И третий, последний пласт. Его читатель увидит и прочувствует сам — в финалах всех трех повестей. Новое литературное качество, принесенное Демидовым в отечественную словесность, придает особую силу сообщаемому в его повестях знанию об истории России XX века.
Автор монографии об общественном сознании и искусстве 30-х годов («Культура-2») В. Паперный, рассказывая о том, как строительство Дома общества политкаторжан (Дом каторги и ссылки — по проекту архитекторов Весниных) было закончено как раз к ликвидации самого общества политкаторжан, цитирует статью в архитектурном журнале 1935 года: «Такой дом может быть построен только в стране победившего пролетариата.

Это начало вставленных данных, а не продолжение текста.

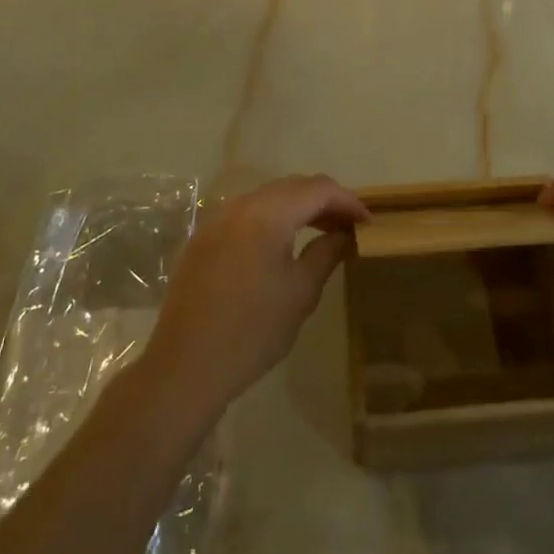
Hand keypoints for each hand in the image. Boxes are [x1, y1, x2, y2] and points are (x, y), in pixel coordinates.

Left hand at [138, 175, 369, 421]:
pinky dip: (272, 218)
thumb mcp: (300, 292)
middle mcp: (240, 205)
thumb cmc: (252, 331)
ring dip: (297, 207)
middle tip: (348, 225)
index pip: (317, 189)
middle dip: (323, 200)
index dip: (348, 201)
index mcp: (267, 213)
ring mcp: (216, 219)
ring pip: (268, 197)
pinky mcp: (203, 238)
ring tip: (321, 231)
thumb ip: (326, 252)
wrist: (185, 367)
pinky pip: (246, 213)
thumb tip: (345, 233)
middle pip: (291, 186)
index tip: (368, 221)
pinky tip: (282, 243)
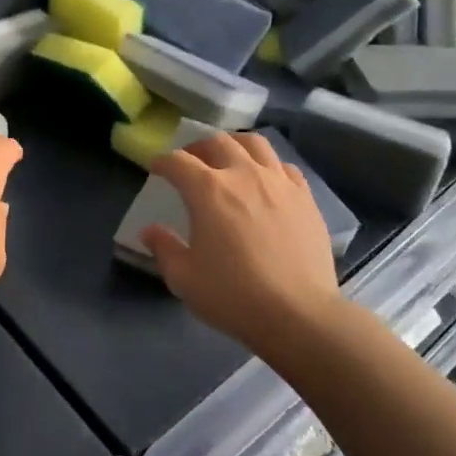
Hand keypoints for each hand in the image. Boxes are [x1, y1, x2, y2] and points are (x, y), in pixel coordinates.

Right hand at [144, 132, 344, 350]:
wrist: (298, 314)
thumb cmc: (234, 296)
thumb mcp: (184, 278)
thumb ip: (164, 248)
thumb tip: (150, 231)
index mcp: (208, 190)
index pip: (178, 162)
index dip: (163, 162)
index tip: (156, 169)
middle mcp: (243, 174)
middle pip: (217, 142)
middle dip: (198, 147)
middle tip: (191, 161)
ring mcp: (279, 182)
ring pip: (255, 144)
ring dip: (235, 145)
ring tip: (229, 158)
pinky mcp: (305, 197)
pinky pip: (284, 166)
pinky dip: (269, 165)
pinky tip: (266, 180)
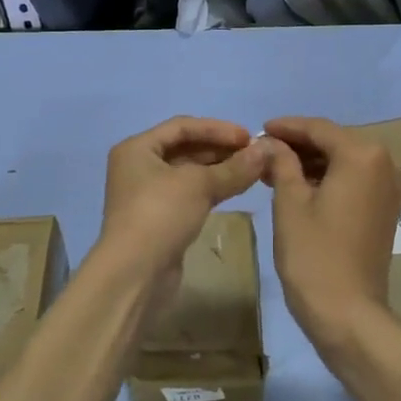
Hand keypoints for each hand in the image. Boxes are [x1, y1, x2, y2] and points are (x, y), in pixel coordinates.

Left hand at [99, 116, 268, 285]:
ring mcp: (148, 195)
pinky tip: (235, 189)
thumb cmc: (160, 215)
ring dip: (219, 169)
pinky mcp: (159, 219)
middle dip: (220, 149)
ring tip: (251, 170)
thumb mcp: (199, 185)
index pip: (182, 126)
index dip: (217, 128)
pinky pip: (189, 194)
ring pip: (189, 173)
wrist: (135, 274)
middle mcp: (139, 167)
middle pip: (185, 148)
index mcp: (137, 148)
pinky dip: (211, 189)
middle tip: (254, 154)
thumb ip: (233, 167)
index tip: (248, 136)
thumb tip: (265, 151)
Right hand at [259, 117, 400, 358]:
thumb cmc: (314, 254)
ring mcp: (390, 188)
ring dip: (313, 163)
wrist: (348, 313)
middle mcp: (385, 164)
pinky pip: (356, 180)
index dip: (287, 127)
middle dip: (299, 145)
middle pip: (335, 142)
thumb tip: (271, 143)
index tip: (259, 130)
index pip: (319, 129)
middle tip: (264, 151)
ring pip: (345, 161)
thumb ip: (282, 163)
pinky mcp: (387, 209)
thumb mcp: (290, 203)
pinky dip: (329, 178)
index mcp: (363, 156)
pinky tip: (300, 186)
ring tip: (275, 170)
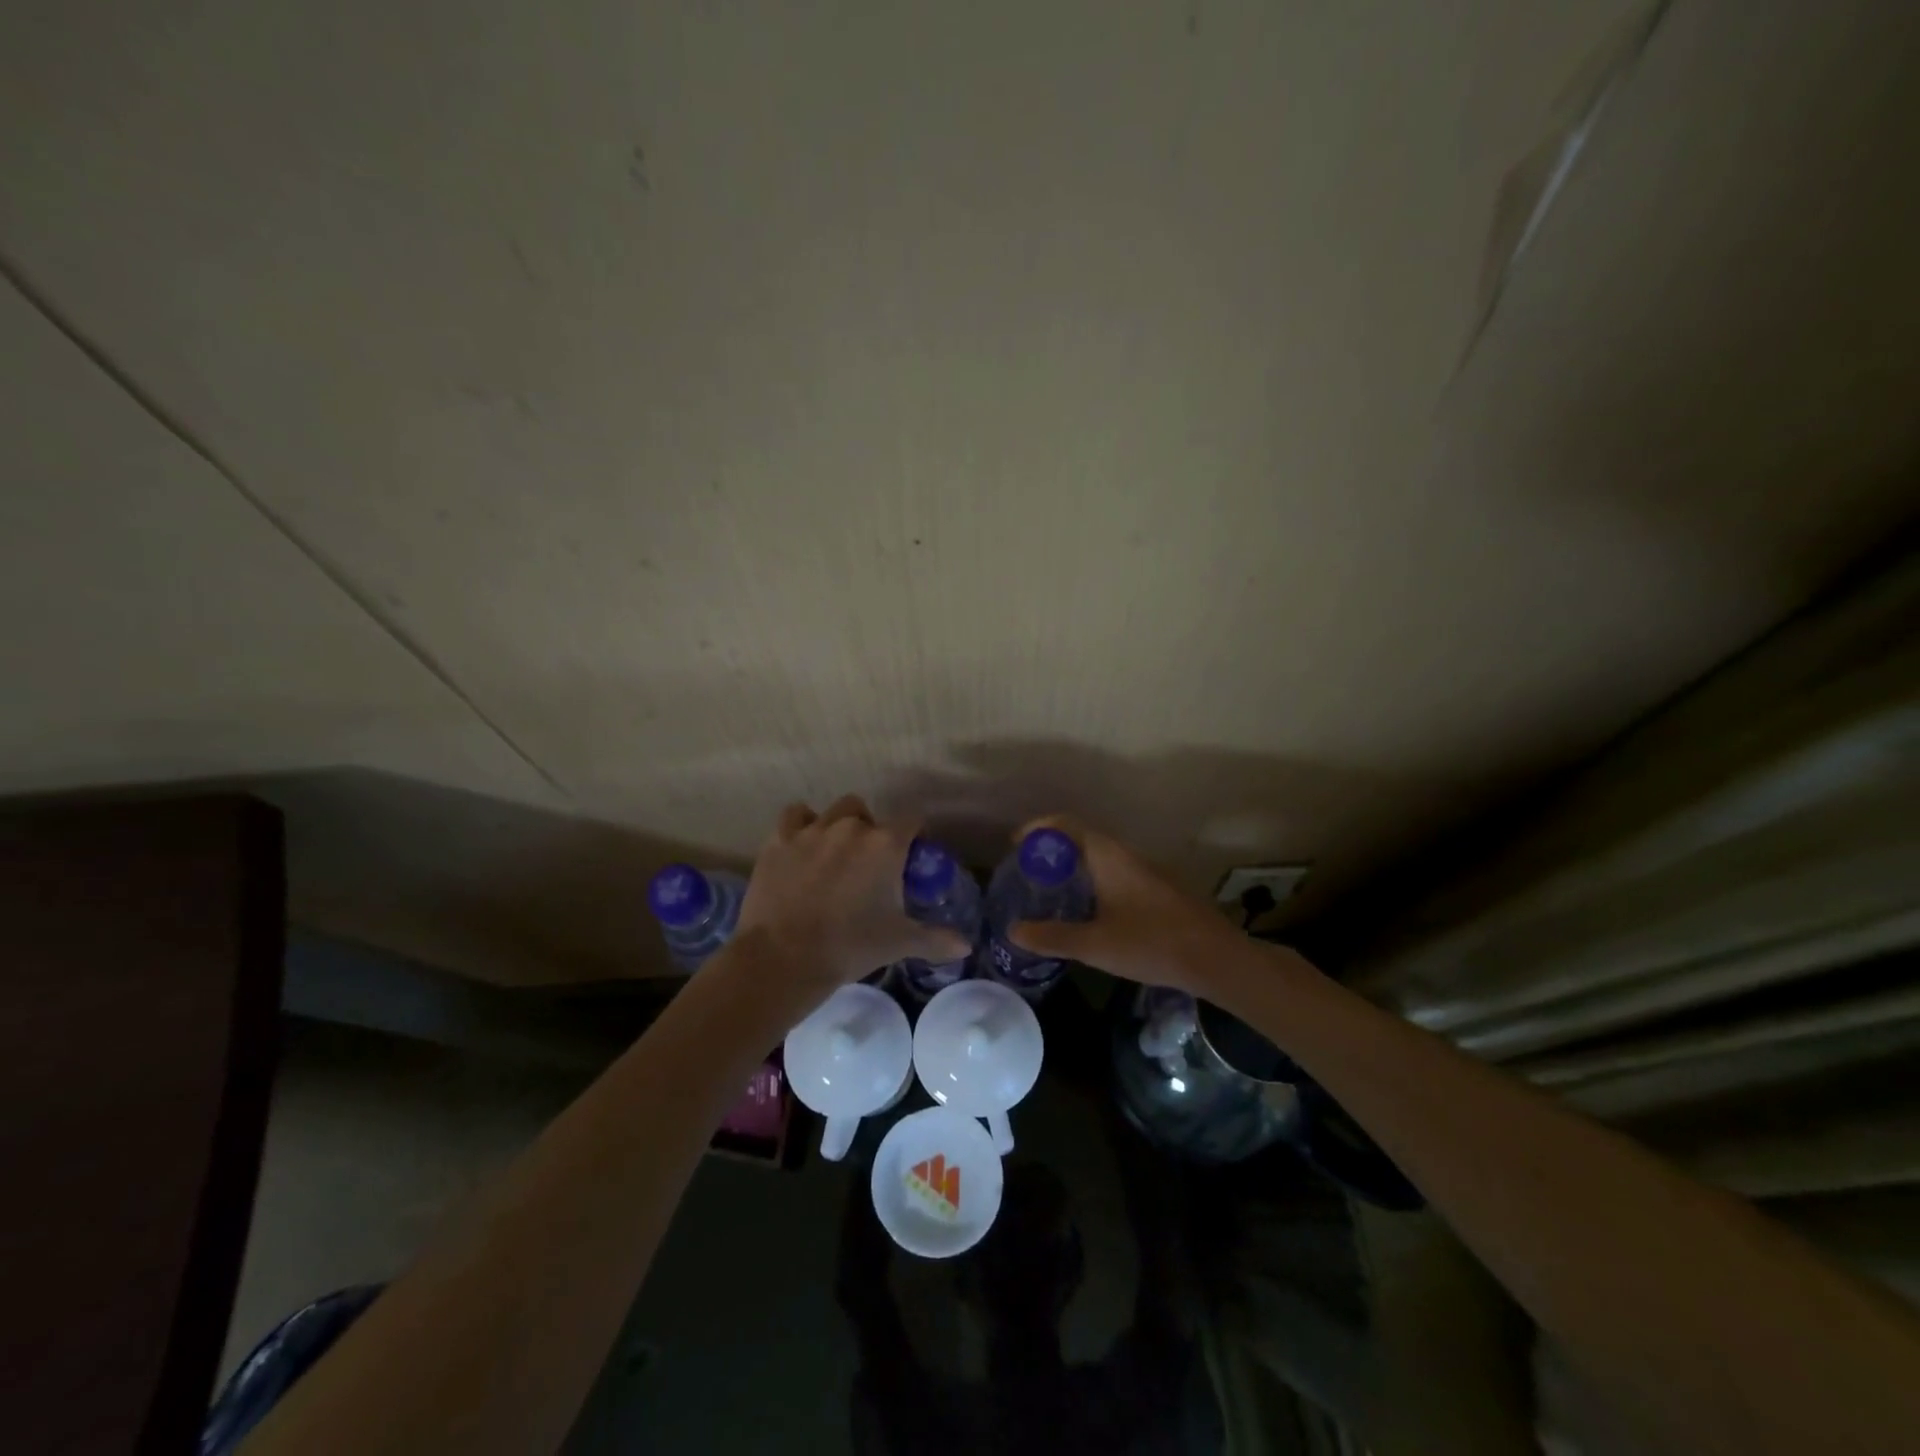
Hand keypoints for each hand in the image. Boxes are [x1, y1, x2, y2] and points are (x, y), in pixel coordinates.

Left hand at [732, 796, 971, 997]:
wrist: (784, 957)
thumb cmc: (850, 946)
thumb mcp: (898, 942)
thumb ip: (935, 939)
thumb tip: (966, 946)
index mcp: (886, 844)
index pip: (912, 822)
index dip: (914, 838)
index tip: (911, 858)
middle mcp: (852, 827)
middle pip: (870, 815)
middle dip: (873, 833)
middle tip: (869, 866)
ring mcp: (812, 829)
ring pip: (835, 811)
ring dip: (840, 825)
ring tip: (836, 854)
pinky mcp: (780, 839)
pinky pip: (796, 815)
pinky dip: (802, 824)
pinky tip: (803, 844)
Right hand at [1007, 816, 1240, 992]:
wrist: (1216, 958)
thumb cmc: (1152, 943)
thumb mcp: (1095, 945)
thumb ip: (1052, 937)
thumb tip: (1013, 930)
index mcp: (1108, 856)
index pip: (1066, 824)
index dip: (1038, 828)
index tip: (1015, 845)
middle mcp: (1126, 855)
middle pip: (1081, 838)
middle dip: (1051, 850)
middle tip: (1026, 873)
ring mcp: (1144, 871)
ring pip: (1099, 857)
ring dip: (1072, 866)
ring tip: (1049, 891)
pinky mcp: (1155, 889)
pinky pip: (1113, 872)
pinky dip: (1091, 880)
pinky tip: (1086, 910)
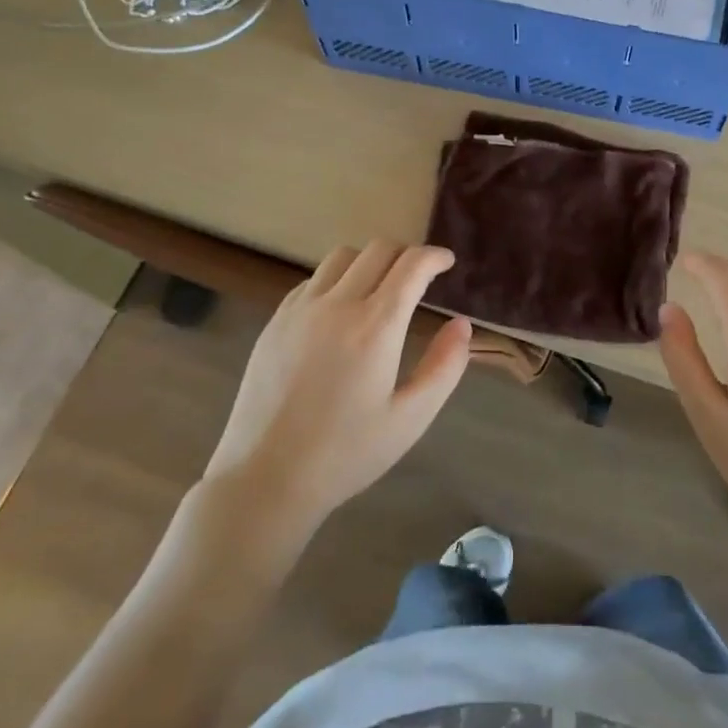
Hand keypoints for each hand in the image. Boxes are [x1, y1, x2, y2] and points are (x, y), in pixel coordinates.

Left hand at [203, 240, 470, 539]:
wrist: (266, 478)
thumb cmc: (347, 453)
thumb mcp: (410, 418)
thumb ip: (444, 367)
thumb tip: (461, 325)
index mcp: (376, 326)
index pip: (411, 265)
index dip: (434, 256)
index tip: (446, 262)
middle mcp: (337, 305)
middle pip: (378, 250)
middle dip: (406, 254)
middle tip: (419, 277)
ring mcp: (300, 310)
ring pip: (342, 257)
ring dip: (369, 261)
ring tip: (379, 288)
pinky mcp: (275, 321)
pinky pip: (312, 280)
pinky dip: (336, 280)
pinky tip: (339, 311)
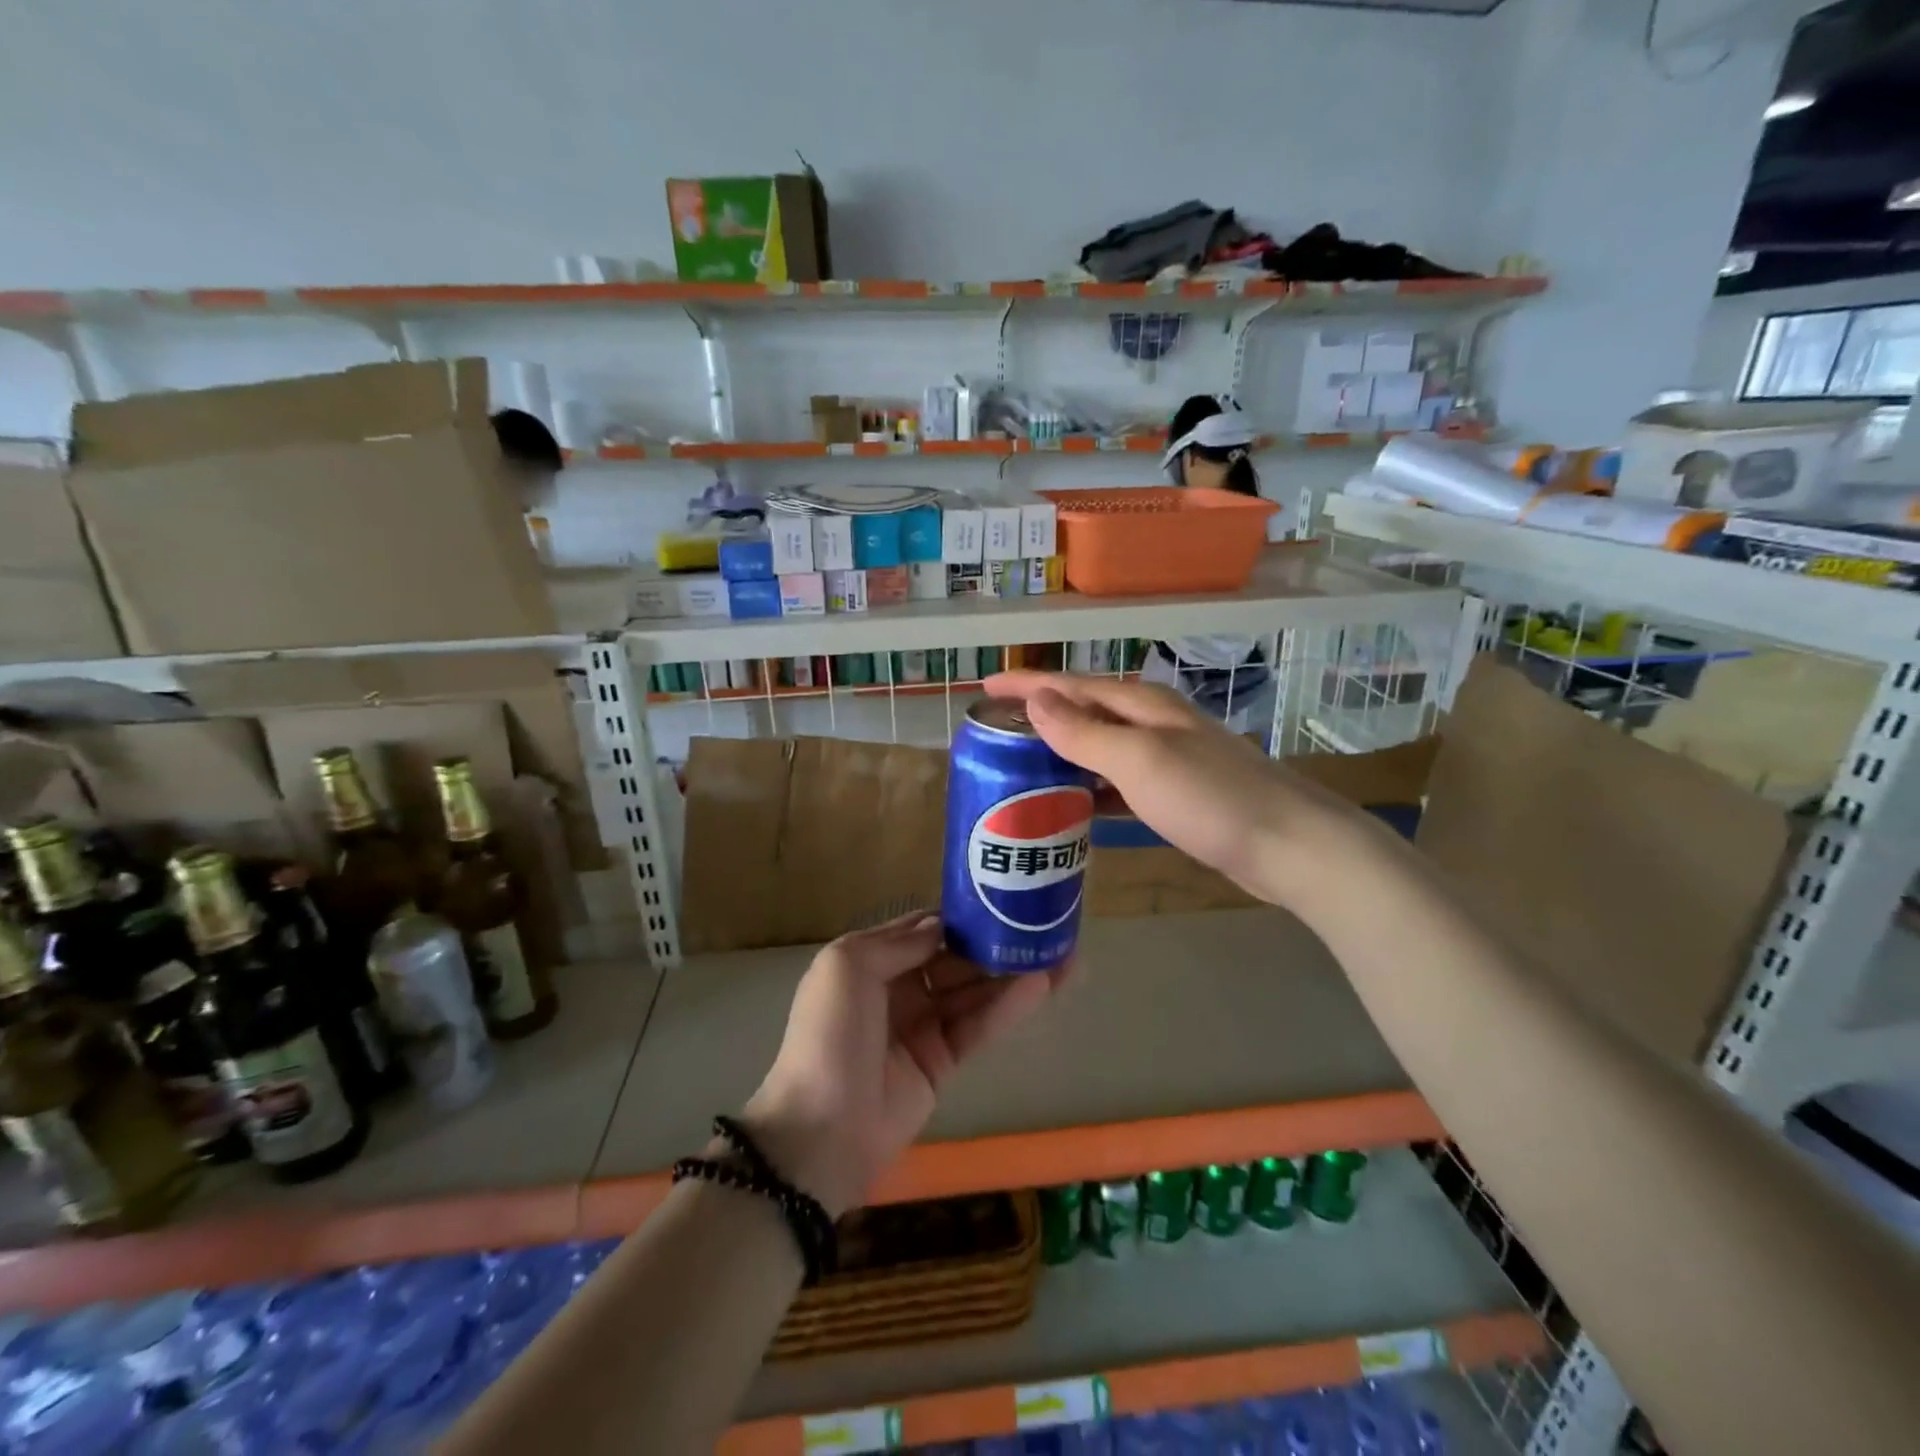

Подрастающее поколение, не видевшее живого городового, не испытавшее гнета царизма и капитализма, будет знакомиться в Музее каторги и ссылки <…> с ужасами ссылки Туруханки, Колымы и прочих весьма отдаленных мест». Автор монографии проницательно пишет, что человек этого времени («житель Культуры-2») «мог участвовать в коллективных жертвоприношениях, мог требовать уничтожения “вредителей”, но он не мог не задумываться над вопросом: а что происходит с вредителями после их разоблачения. Мир Добра и мир Зла существовал в культуре в разных измерениях. Мир Зла — это был кромешный мир, не имеющий места в реальном географическом пространстве. Разоблаченный вредитель автоматически переходил в мир Зла, и искать его здесь, на земле, было бессмысленно». Человек «мог знать, что тот или иной вредитель (допустим, его родственник) находится на Колыме, но Колыма при этом была для него лишь музейным экспонатом, местом, где когда-то происходили ужасы каторги и ссылки. В данном случае между той и этой Колымой не было не только “тождества по существу”, но и каких бы то ни было точек соприкосновения»[4].